**Work instructions**. Please continue the mailing-list reply on moral order and subject-object metaphysics, picking up right after its final sentence.

**Source extract**.
::::::::::
Re: MD X

From: Struan Hellier (struan@clara.co.uk)
Date: Wed Jan 12 2000 - 11:45:48 GMT


Greetings,

DAVID asked:
Here's a question..... if the universe is a moral order, IS IT
POSSIBLE FOR US TO ACT IMMORALLY? Not, "are there better/worse
choices/actions", but can we truly act IMMORALLY?

Given your premise I would suggest the answer is yes, although it depends upon whether your moral
order is hierarchical (as Pirsig's is) or otherwise. If you actively work against the hierarchy by,
for example, killing and eating a human being rather than a bag of peanuts (when the choice is
restricted to one or the other and ((here it comes Horse) - all other things being equal) then you
are being immoral (i.e. not conforming to the moral order) What you cannot do, given the premise, is
be amoral.

---------------------------------------

RICH PRETTI quoted me:
Let us get this clear. I am not denying
>that there are subjects and objects and I am not denying that, for most
>practical purposes, we all
>see ourselves as distinct from everything else."

Then wrote:

"That is the problem. That is SOM (as existing present-individually rather
than social-historically). The "natural" sense of "I", as ultimately other
than and often opposed to "that", or "thou"."

But there is no, 'ultimately opposed to,' or, 'ultimately other than,' in my sense of, 'I,' only a
realisation that the various 'materials' of which I am composed at this time are arranged in a
format which gives me a sense of selfhood. I wrote, 'for all practical purposes,' deliberately and
in preference to, 'ultimately,' because it is not a metaphysical position. If, 'The "natural" sense
of "I", as ultimately other than and often opposed to "that", or "thou,"' is what is meant by SOM
then that does nothing but confirm my conviction that SO is not an M and is certainly not a position
held by modern science. At a metaphysical level there is no opposition to the rest of the universe.
My 'self', as Hume said, is 'nothing but a bundle of perceptions,' and will eventually dissolve into
the singular universe from whence it came. I have a subject object relationship with the universe at
a superficial level, but deep down, at a metaphysical level, I know this to be an illusion. No
solution is needed because the problem does not exist.

To the book you recommend. I'm afraid that Buddhism loses me at the first noble truth, that all is
suffering. It clearly isn't for me, but if I ever get miserable enough and think it is, then I will
certainly give the book a try. The fact is that I am not remotely interested in letting go of
worldly things and so have little need for that kind of enlightenment. Buddhism sees enlightenment
as an escape from an otherwise endless cycle of death and rebirth. I don't believe in reincarnation
so am quite happy to know that I will attain Nirvana immediately once this lifetime is over.
Ironically, while your average Buddhist still has a few thousand lifetimes packed with suffering yet
to endure, (poor chaps). The levels are intellectual constructions and therefore beyond any sort of,
'proof,' other than the extent to which they explain things better. Looking at it from that angle, I
find them far too discrete and hierarchical for my liking and they explain nothing better to me than
I can to myself. But I am intrigued enough to check the book out, if it ever gets published here in
England. Thanks for the tip.
::::::::::
**Extracted information**.

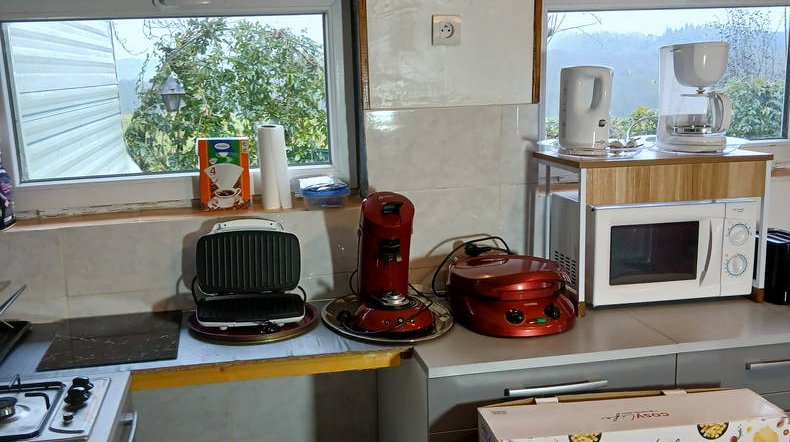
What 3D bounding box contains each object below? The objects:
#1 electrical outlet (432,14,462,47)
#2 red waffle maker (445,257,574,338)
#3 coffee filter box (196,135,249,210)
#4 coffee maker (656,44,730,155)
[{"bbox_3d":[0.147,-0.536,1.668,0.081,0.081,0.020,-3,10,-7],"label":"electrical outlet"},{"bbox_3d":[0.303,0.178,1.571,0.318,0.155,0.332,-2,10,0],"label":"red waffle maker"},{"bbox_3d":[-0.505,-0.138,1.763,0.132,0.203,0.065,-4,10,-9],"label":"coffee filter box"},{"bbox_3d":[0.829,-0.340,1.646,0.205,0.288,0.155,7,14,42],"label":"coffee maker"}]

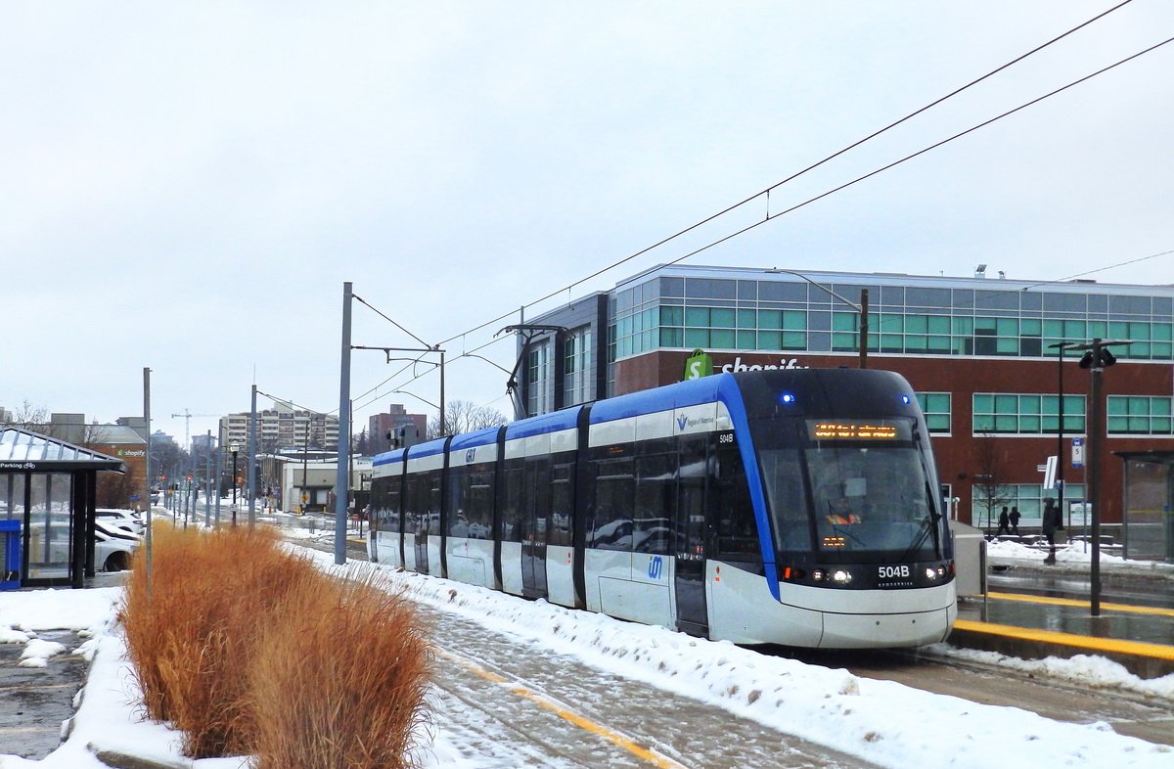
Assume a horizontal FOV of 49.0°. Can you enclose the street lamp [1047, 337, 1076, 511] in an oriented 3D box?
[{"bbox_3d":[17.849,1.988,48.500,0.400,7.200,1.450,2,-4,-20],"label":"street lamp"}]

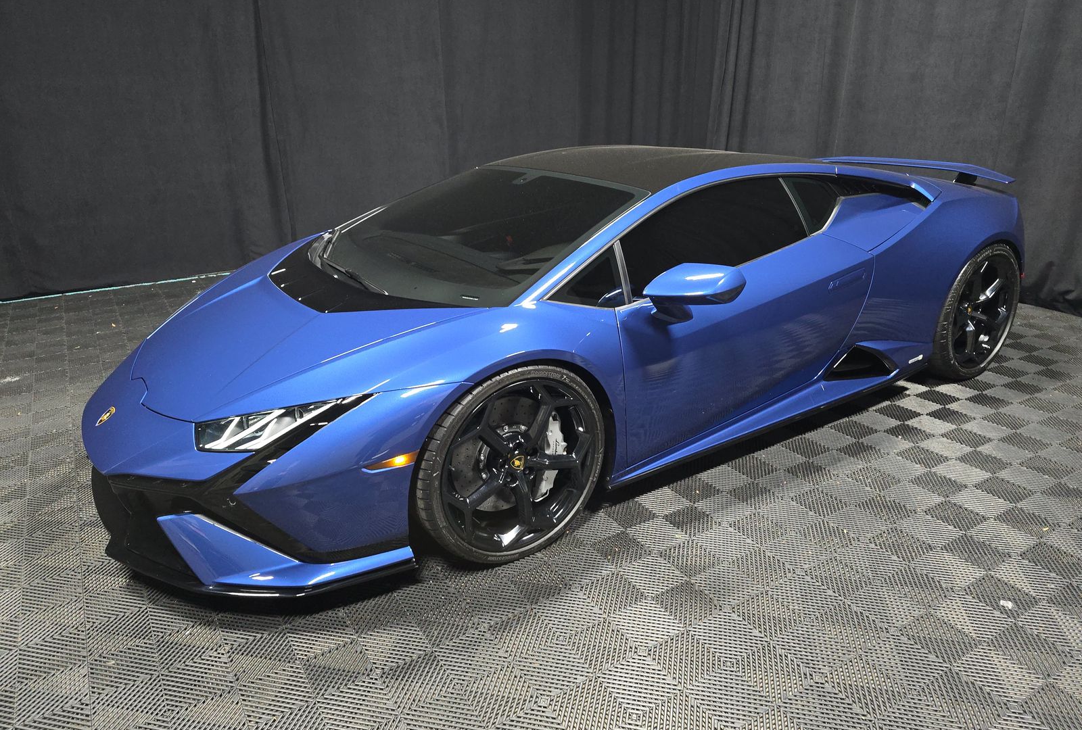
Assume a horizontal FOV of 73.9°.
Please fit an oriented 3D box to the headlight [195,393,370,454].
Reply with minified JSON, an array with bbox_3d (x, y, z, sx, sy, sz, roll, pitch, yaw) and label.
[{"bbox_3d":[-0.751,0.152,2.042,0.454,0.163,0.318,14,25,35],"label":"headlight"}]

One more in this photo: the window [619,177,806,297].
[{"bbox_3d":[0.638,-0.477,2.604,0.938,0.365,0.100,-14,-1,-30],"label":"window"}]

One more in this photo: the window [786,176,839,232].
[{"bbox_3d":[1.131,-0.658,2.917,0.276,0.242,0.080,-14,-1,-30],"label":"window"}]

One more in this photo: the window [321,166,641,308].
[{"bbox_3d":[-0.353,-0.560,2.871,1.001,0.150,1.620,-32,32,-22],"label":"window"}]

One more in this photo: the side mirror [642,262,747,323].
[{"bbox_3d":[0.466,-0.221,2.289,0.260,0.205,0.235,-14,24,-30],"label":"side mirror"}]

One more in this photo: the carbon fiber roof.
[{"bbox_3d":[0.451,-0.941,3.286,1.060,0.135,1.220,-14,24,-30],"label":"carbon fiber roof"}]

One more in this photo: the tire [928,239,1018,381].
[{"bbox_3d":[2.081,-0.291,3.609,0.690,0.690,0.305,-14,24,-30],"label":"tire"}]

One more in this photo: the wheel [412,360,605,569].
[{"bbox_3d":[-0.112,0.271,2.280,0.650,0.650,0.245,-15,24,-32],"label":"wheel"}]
::::::::::
**Answer for the task**.
--------------------------------------------------

JC wrote:
I can either choose to believe I have free will or I can choose to believe
I don't have free will. Choice seems so simple and obvious that I have
never really thought about debating the issue. How can you fail to see the
paradox in choosing non-choice? Thus, we HAVE to have choice. We've got
no choice in the matter. :-)

Methinks you misunderstand. You can choose whether to BELIEVE in free will or not, but that makes
not one jot of difference to whether you ACTUALLY have it. You cannot choose whether you actually
have it. You either do have it or you do not.

Consider a man in a room with a locked door. He does not know that the door is locked. The man
believes that he can choose whether to leave the room or not and decides not to leave, believing
that he has, of his own free will, made the decision. But the reality of the situation is that the
decision was never his. He is staying in the room and that is that. Your paradox is therefore a
false one because you conflate belief and reality.

Free will = consciousness is another misconception. If I nail your hands and feet to the floor you
cannot choose to get up and yet you are still conscious, therefore they cannot be synonymous.

JONATHAN wrote:
"The
free-will argument is a red herring because humans clearly DO make
decisions and can be held responsible for the outcomes."

Computers clearly DO make decisions and CAN be held responsible for the outcomes, but does this mean
that they are responsible in a moral sense? I agree that the free will argument is a red herring,
but having free will in the sense you ascribe does not necessarily mean that we can properly be held
morally responsible for our choices. Yes a murderer is responsible for the death of his victim
because he wielded the knife which killed his victim, but this is different to saying that, at a
fundamental level, he was free to act otherwise, and not affected by the correct claim that he made
the choice to do what he did. My example to JC also makes this point.

----------------------------------------------------

CLARK writes:
  "Everybody is making the same mistake of trying to apply the terms Morality, Value, and Good to
the concerns of humanity (sentience).
  This is not what Pirsig said Morality, Value, and Good was."

To be fair Ken, Pirsig spent a lot of his book applying the terms mentioned to the concerns of
humanity. This is surely not a 'mistake,' but I suspect that your overstating of the case comes from
frustration at the almost complete sidelining of anything other than human ethics in recent
discussions and I think you are right to remind everybody that this is but one small part of a
greater whole.

------------------------------------------------------

Jonathan, the vital point in the Q v X argument is brought out here, as the 'agreement argument' is
easily explicable using traditional science and the old razor precludes a new metaphysics based on
that:

JONATHAN:
", X is meaningless until
AFTER it has been defined, while Pirsig presented Q as a metaphysical
entity that precedes definition."

Yes, this is how he presented it, but there is a fatal contradiction. Q has already been defined
simply by the use of the word, 'quality,' as the word (being a proper word) at least partly defines
what it is applied to. The 'metaphysical entity' does not precede definition because it is called
quality. If you want something that precedes definition then, on a priori grounds, the name one
ascribes to it has to be a meaningless one. Only after it has succumbed to (at least partial)
definition can one give it a name like quality because definition is built into the term.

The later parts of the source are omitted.